CallTimeoutConfigured in
hbf-core /users/me (GET)DISTRIBUTER_SERVICE_REQUEST_TIMEOUT or 5000msHttpClientService.get()
Any POST/PUT/PATCH/DELETE via HttpClientServiceDISTRIBUTER_SERVICE_REQUEST_TIMEOUT or 5000msPer-method in HttpClientService
getBuffer() binary fetchNoneNo timeout configured
Kafka session timeoutKAFKA_SESSION_TIMEOUT_MS or 45000msKafkaConsumerService.onModuleInit()

Circuit Breakers

None detected.

Fallback Strategy

Failure scenarioBehaviourUser impact
Kafka message fails 3 retriesError logged, message dropped, consumer continuesInteraction metadata for that message is permanently lost; no replay possible
hbf-core /users/me unreachableHttpException thrown, request failsAPI caller receives 500 with APM trace IDs
DB write failure (saveMetadata)TypeORM throws, caught by Kafka retry mechanism (counts as one attempt)Same as Kafka message failure above
DB read failure (findByHbfEventId, etc.)BadRequestException thrownAPI caller receives 400

Graceful Shutdown

KafkaConsumerService implements OnApplicationShutdown.
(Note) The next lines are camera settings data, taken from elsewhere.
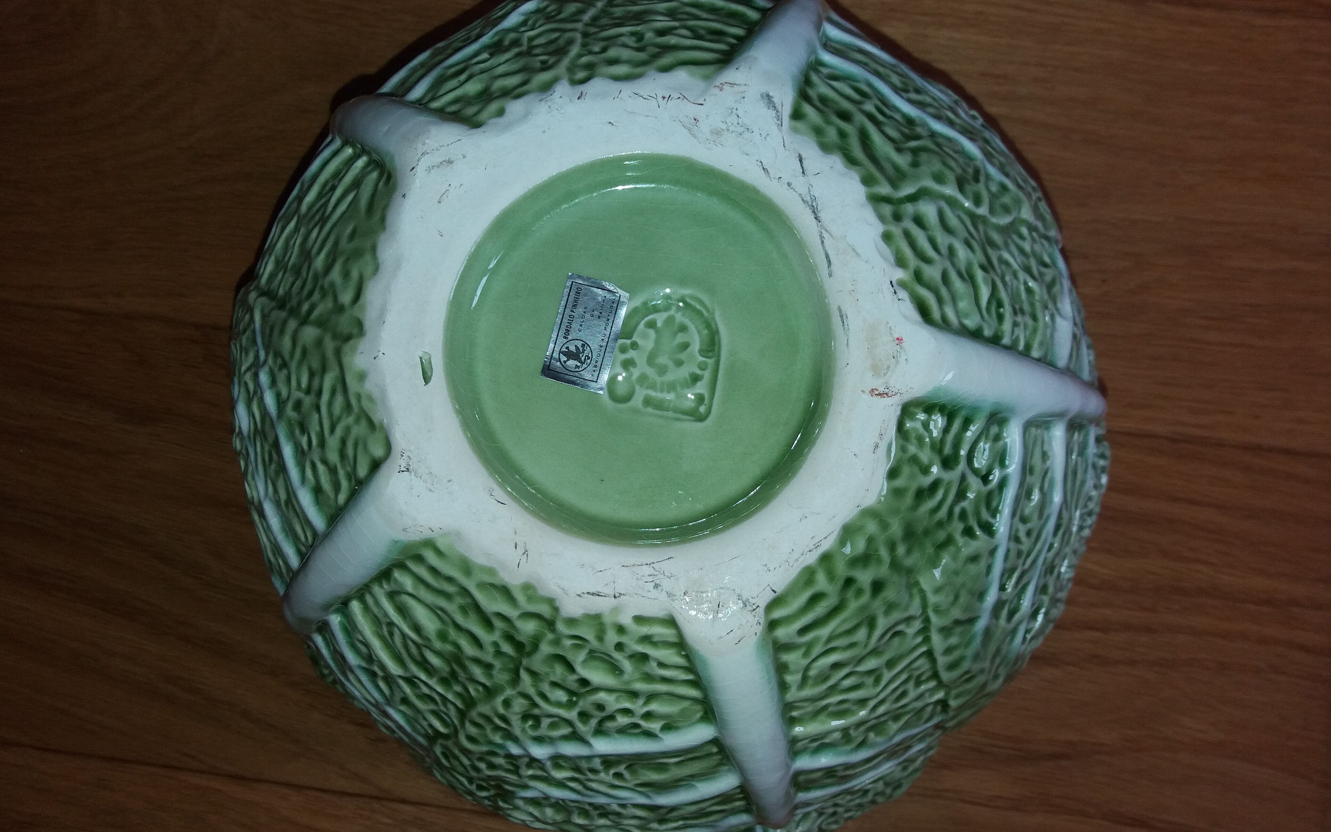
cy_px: 413
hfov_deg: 59.7
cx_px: 659
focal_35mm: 32
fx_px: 1161
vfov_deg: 39.4
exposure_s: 1/240
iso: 64
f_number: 1.9
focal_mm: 3.7
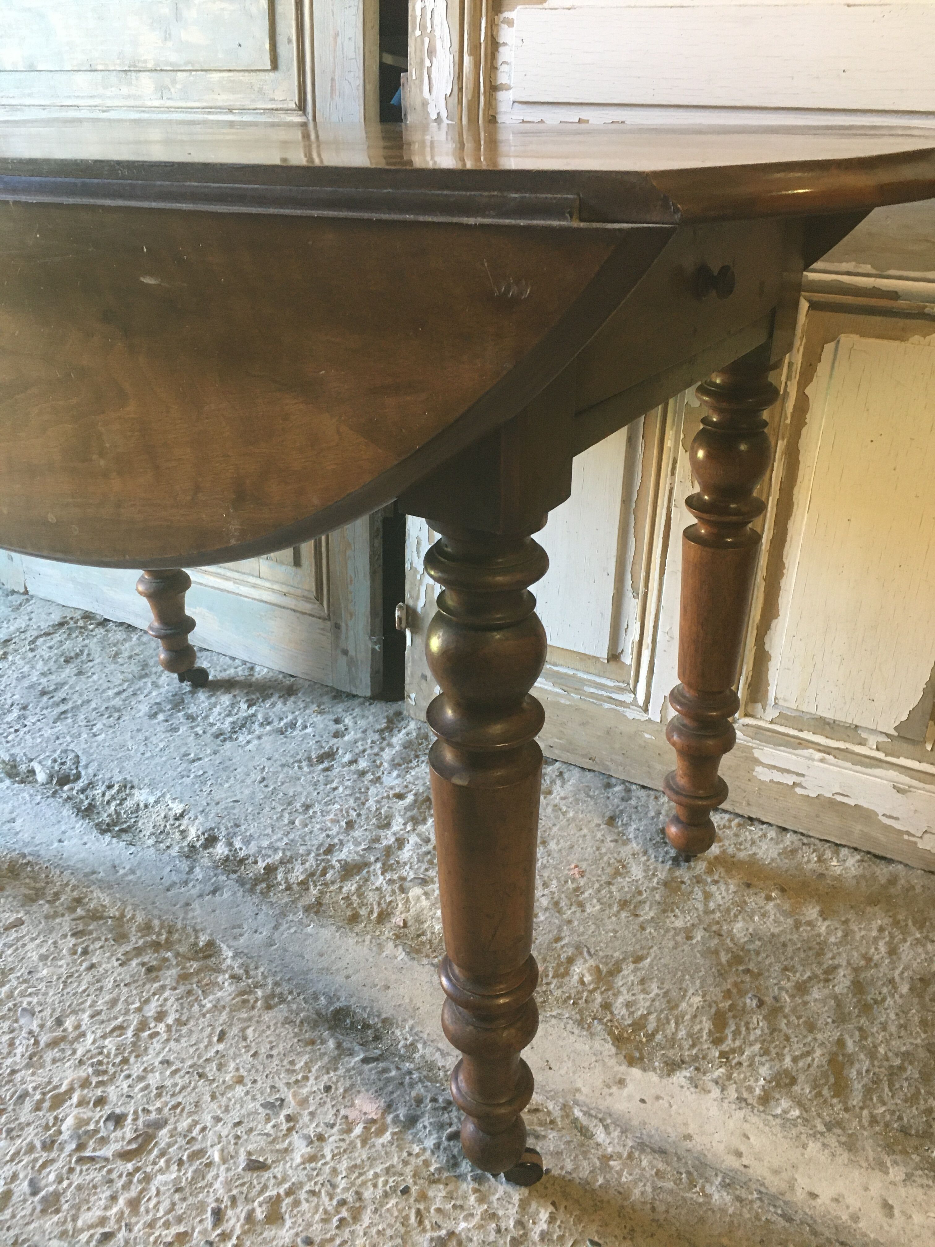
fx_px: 1044
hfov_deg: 48.2
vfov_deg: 61.7
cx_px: 468
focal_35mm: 29
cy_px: 624
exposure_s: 1/33
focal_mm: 4.15
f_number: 2.2
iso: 160
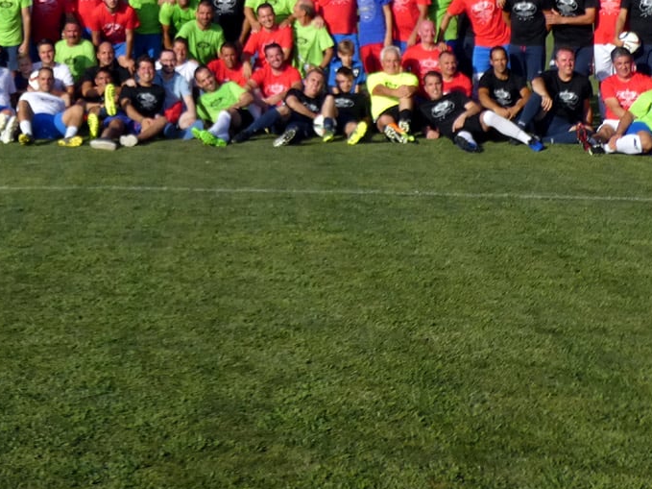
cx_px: 135
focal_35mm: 87
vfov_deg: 16.0
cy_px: -167
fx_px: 1638
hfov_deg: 22.2
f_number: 3.5
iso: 80
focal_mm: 5.3
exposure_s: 1/1000
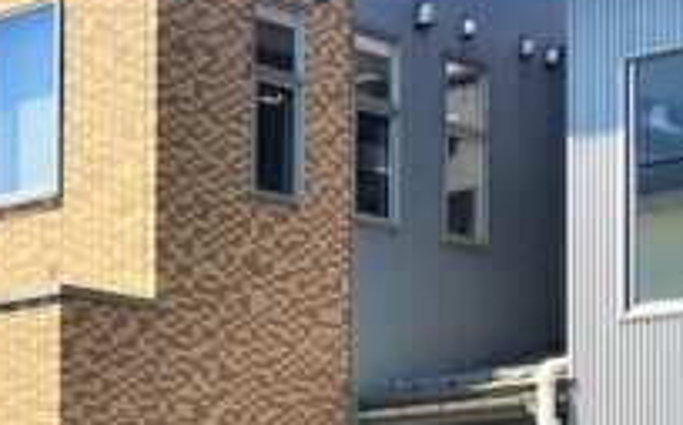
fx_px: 2157
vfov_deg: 10.9
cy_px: 592
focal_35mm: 116
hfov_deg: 16.8
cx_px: -258
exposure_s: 1/1399
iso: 25
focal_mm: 4.15
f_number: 2.2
On NestJS shutdown signal, it disconnects all consumers (with per-consumer error catching). This is the strongest shutdown story in the platform for a Kafka consumer.

Known Gaps

  • No dead-letter queue for Kafka messages that fail after 3 retries. Failed messages are logged and silently dropped.
  • KafkajsConsumer.connect() retries forever on broker unavailability — no circuit breaker, no max-attempt cap, no alerting.
  • getBuffer() has no timeout configured.
  • ts-retry-promise uses fixed 1000ms delay, not exponential backoff.
  • No health endpoint for Kafka broker connectivity. GET /health returns process uptime only; does not check DB or Kafka reachability.